Tom T. Hall - Storyteller, Poet, Philosopher

Tom T. Hall - Storyteller, Poet, Philosopher

There aren’t bad Tom T. Hall studio albums, but this career-spanning compilation shows the prolific, singular country songwriter’s range—his ability to convey humor or heartbreak (or both), his understated poetry, his ear for unlikely hits. The Olive Hill, Kentucky native anticipated some of the bold storytelling of the outlaw movement with his sharply observed rebukes of hypocrisy, the most famous being his 1968 breakout hit as a writer, Jeannie C. Riley’s “Harper Valley P.T.A.” His own catalog, though, includes a number of even more pointed political barbs: On Hall’s first single, “I Washed My Face in the Morning Dew,” he sings about how “the rich got richer and the poor got poorer, and to me it didn’t seem right.” His skill, though, was including that general sensitivity to the society around him in his songs, whether they were explicitly statement-making or not. Hall told other people’s stories more than his own, whether they were rooted in his travels as a musician, like the No. 1 hit “Old Dogs, Children and Watermelon Wine”; his rural youth, like “The Year That Clayton Delaney Died”; or his imagination, as “Faster Horses (The Cowboy and the Poet).” Too straightlaced to earn recognition as an outlaw himself, Hall nevertheless hung with Nashville’s more rebellious singer-songwriters, as evidenced here by his takes on two Billy Joe Shaver songs and the memorable “Spokane Motel Blues,” which finds him name-checking a litany of other subversion-oriented songwriters. Hall rarely got credit for his whimsy, and was derided for lighthearted hits like “That Song Is Driving Me Crazy,” “I Like Beer,” and “I Love” (which does not appear in this collection) that were deemed frivolous and cynical by contemporary critics.

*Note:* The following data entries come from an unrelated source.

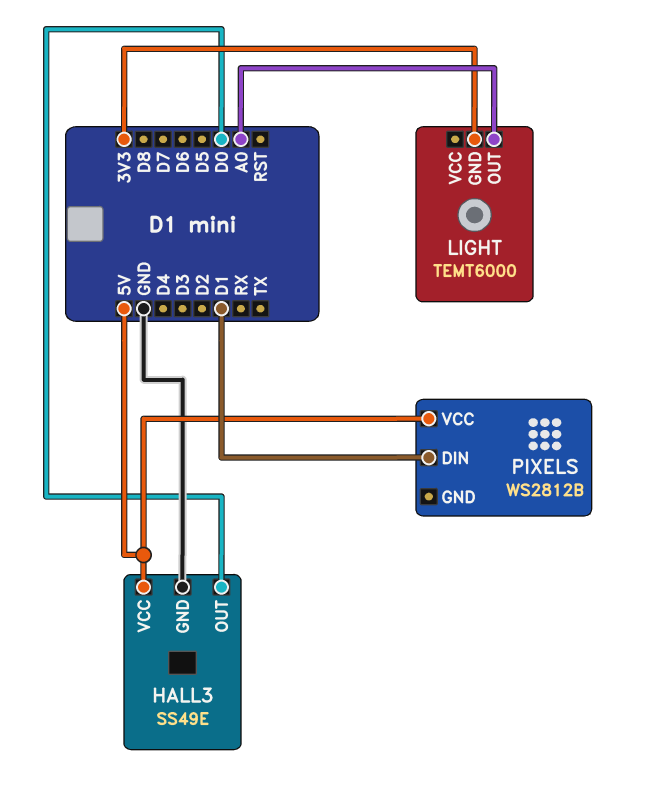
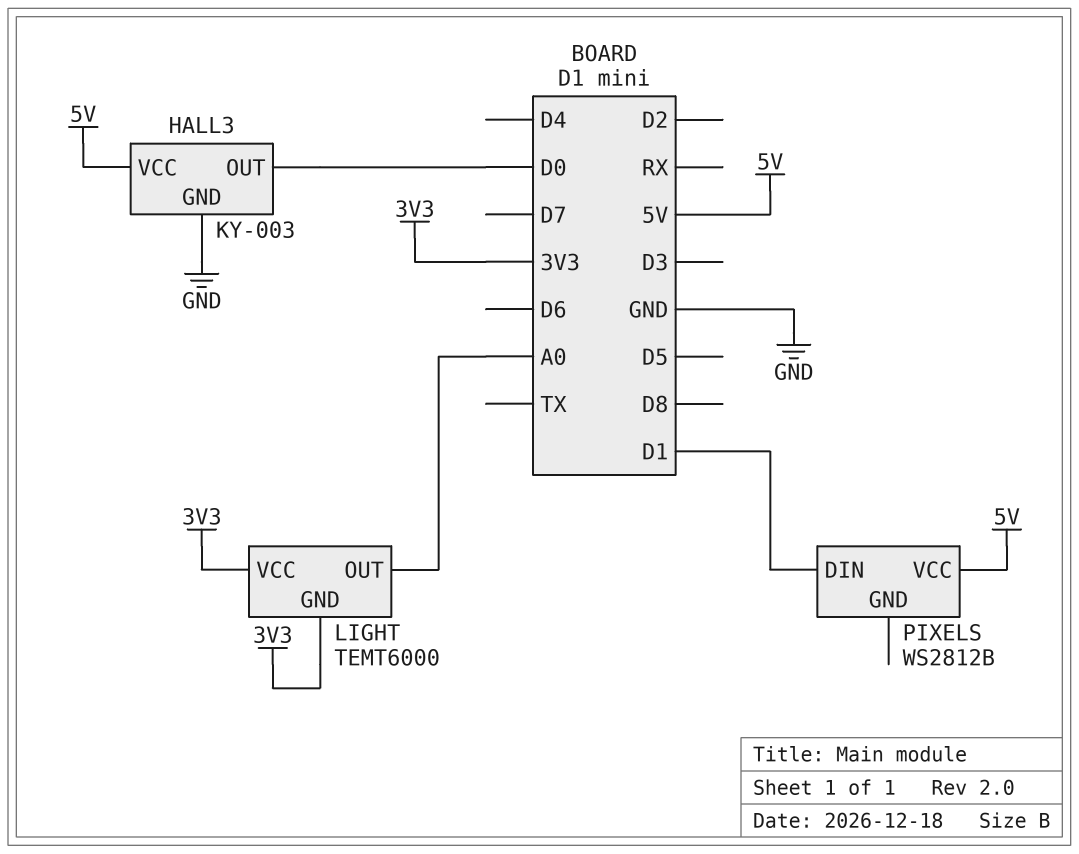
HALL3: SS49E -> KY-003
LIGHT pin VCC: none -> 3V3

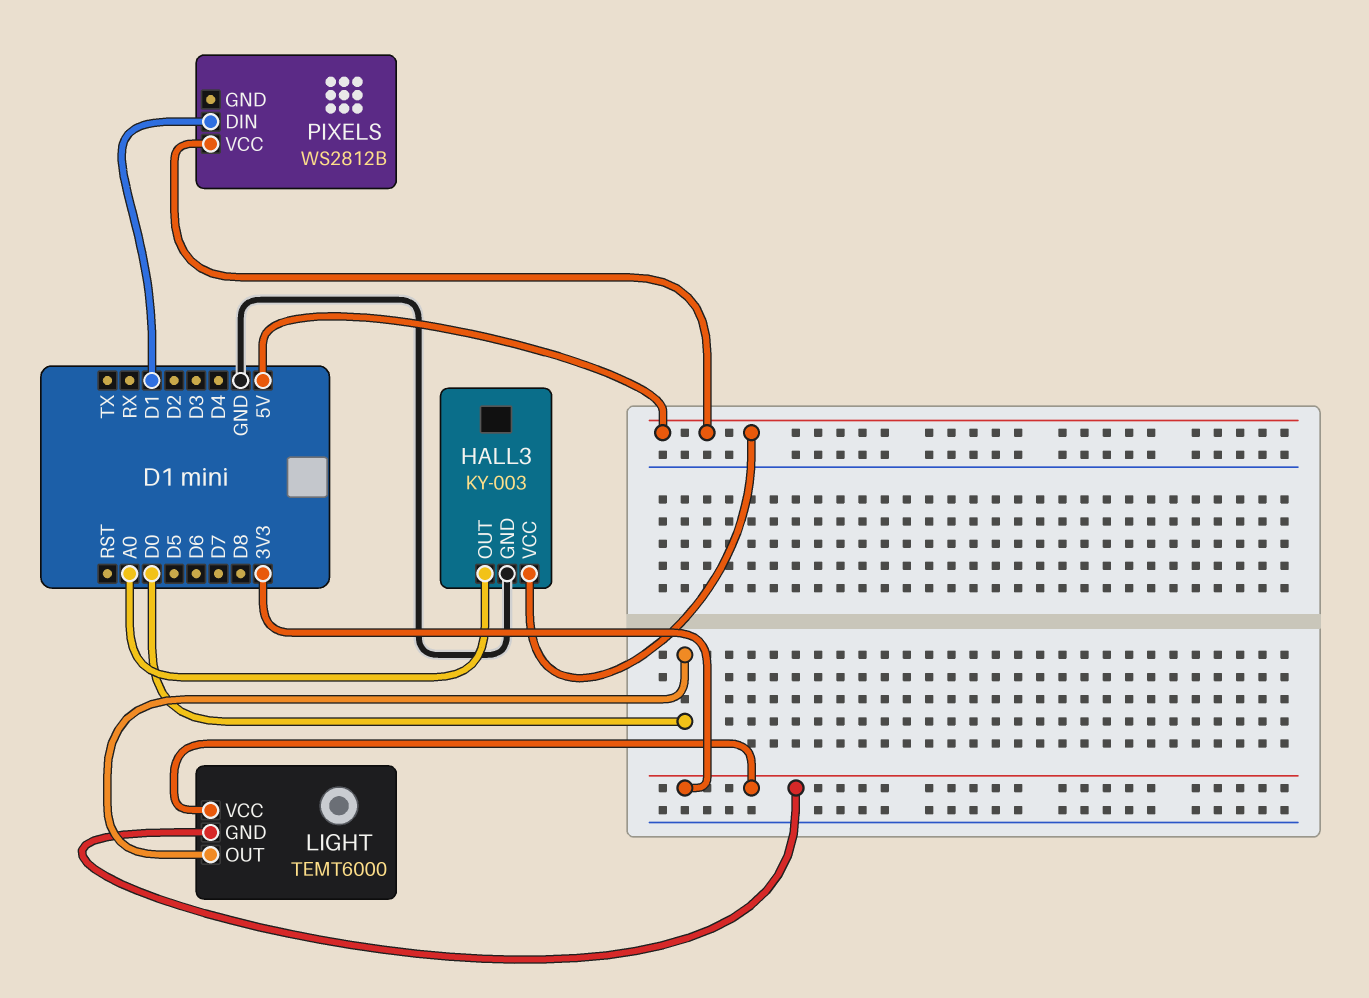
HALL3 pin OUT: D0 -> A0
LIGHT pin OUT: A0 -> D0

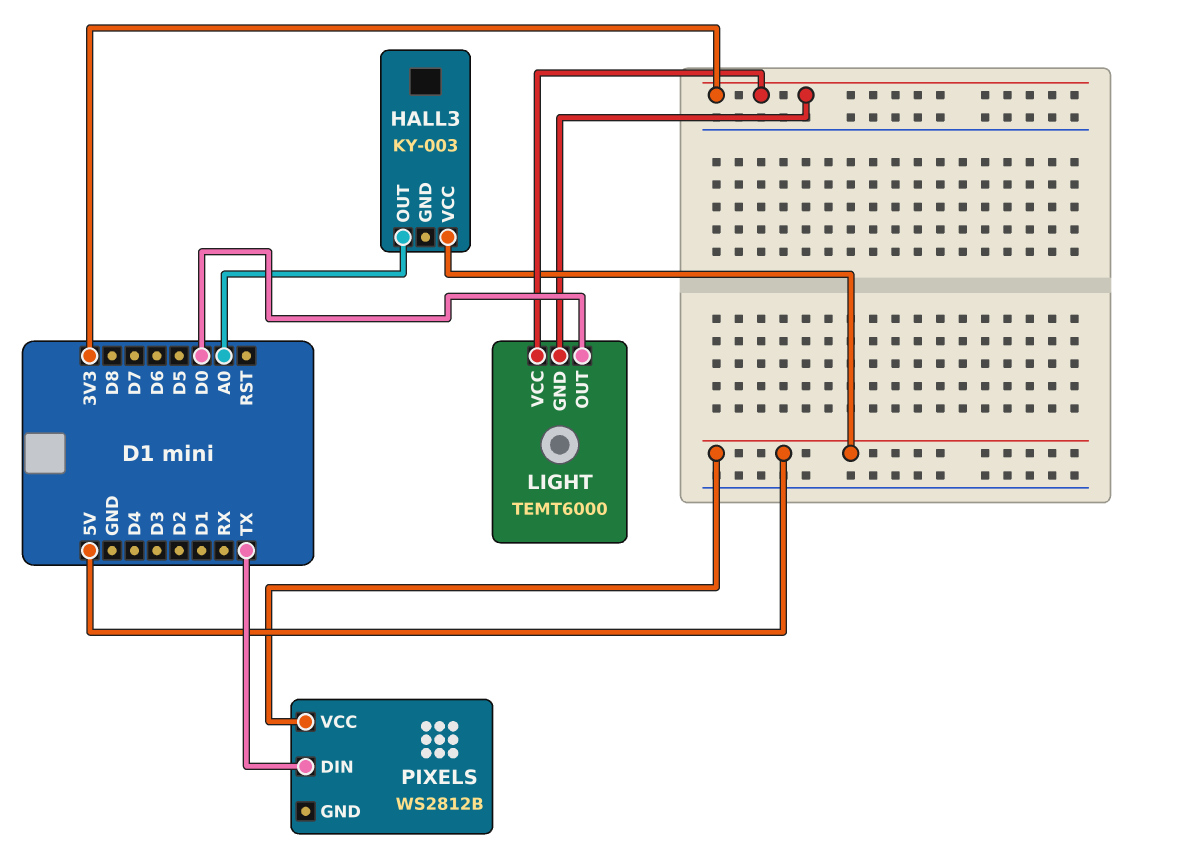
HALL3 pin GND: GND -> none
PIXELS pin DIN: D1 -> TX

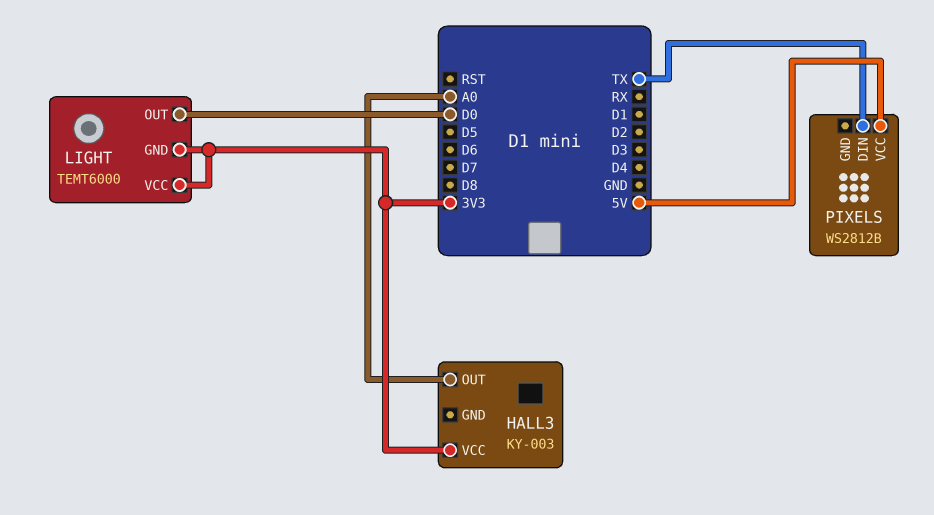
HALL3 pin VCC: 5V -> 3V3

Nor is he much praised as a vocalist—yet his rendition of one of his most enduring and most covered compositions, “That’s How I Got to Memphis,” is hard to match. Most impressive, perhaps, is the fact that very few Tom T. Hall songs are alike, and they’re also not much like any other country song you’ve ever heard—as good a case as any for listening to dozens of them.